How to Live a Stress Free Life in 6 Steps

At any moment, about 48% of people are experiencing chronic stress that is impacting their happiness, productivity, and relationships or disrupting their sleep. What’s more, about three-quarters of people report feeling physical pain, tension, or energy loss as a result of their everyday stress or anxiety. This suggests that learning how to create a stress-free life is an essential tool for happiness, and something that nearly every person can use to improve their quality of life.

Continue reading to find out our first 6 essential steps to creating a stress-free life, starting immediately and which persists going forward.

Step 1: Recognize When & How Stress Is Affecting You

Stress has a way of building up slowly and only becoming apparent when it becomes unbearable. Consequently, being mindful of when and how you are experiencing stress is a key starting point for creating a stress-free life. Though each person is unique in how they respond to daily stressors, early manifestations of stress include decreased energy, diminished resilience in the face of change/complexity, physical tension, and pain, and disrupted sleep, focus, and relationships.

Step 2: Learn To Ask For Support When You Feel Stress

Asking for support during times of stress invites productive energy (high positive energy) into your life, which can help you build a more positive affect (mood).

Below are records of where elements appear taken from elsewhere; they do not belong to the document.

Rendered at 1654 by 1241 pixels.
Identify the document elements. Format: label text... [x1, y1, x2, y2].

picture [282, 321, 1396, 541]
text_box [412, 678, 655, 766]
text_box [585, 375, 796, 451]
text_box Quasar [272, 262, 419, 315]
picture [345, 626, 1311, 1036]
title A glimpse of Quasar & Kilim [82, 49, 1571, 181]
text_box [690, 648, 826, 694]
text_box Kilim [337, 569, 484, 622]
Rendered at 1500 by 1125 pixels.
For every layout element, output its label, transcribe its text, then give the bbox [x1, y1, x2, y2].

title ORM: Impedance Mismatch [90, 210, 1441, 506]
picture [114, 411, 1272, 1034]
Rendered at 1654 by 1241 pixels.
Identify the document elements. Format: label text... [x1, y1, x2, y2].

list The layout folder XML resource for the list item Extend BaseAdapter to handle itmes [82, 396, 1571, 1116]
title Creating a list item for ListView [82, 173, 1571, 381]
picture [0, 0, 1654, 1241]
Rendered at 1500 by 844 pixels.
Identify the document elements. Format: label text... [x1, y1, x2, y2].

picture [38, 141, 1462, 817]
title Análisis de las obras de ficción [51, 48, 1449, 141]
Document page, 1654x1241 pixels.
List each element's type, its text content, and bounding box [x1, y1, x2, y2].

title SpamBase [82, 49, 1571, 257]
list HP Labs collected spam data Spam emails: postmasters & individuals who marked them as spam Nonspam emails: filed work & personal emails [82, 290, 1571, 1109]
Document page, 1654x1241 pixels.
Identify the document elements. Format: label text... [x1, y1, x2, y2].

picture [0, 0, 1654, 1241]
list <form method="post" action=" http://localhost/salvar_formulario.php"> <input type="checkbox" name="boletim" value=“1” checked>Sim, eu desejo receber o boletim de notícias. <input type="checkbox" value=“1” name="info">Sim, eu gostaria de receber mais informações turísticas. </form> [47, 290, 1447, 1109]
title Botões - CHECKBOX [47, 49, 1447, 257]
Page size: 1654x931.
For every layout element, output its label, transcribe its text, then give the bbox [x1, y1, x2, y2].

Research shows that receiving social support is one of the most effective mediators for psychological stress, and can dramatically reduce the emotional and psychosomatic symptoms of stress. Yet people are often more likely to give someone else support than ask for support during periods of high stress.

Step 3: Challenge The Negative Cognitive Bias Stress Causes

The more frequently and more significantly you feel stress, the more stress rewires your brain to only recognize and respond to negative stimuli. As a result, this “negative cognitive bias” is a central part of how people experience stress-induced anxiety and depression. Learning to challenge the feeling that “everything is going wrong” and looking for good things to be grateful for and mindful of can significantly reduce both feelings of stress and emotional distress.

Step 4: Practice Bringing Positive Energy To Stressful Situations

You can set the stage for resilience in a negative situation by approaching it with productive energy. This kind of energy should reflect your determination to see the situation for what it is: temporary, manageable, and not mutually exclusive of happiness.

Underscoring this, there is empirical evidence that “positive energy” can change a person’s responses to stress. Even individuals who experience chronic, life-disrupting stress can benefit from these types of positive psychology-based interventions.

Step 5: Practice Positivity “Hacking”

Some actions cause the hormonal changes associated with decreased stress and increased happiness and positivity even in the absence of actual emotional changes. For example, physical activity, smiling, chewing gum, and hugging/kissing someone all prompt near-instant changes in brain chemistry (including flooding with good-feeling oxytocin and decreasing stress-inducing cortisol levels). In periods of high-stress, it can be helpful to engage in these behaviors as a way to jump-start your stress relief.

Step 6: Identify Habit Changes That Can Reduce Anxiety

Oftentimes, feelings of stress and anxiety come from everyday sources, including money, health, work, family life, and relationships. Moreover, loneliness, work-based dissatisfaction, and consumer culture also each have a measurable impact on psychological stress. In each case, people who identify the triggers for their anxiety and develop skills to better navigate them (like learning better time management to combat stress due to facing a heavy workload) can have significantly more success managing stress.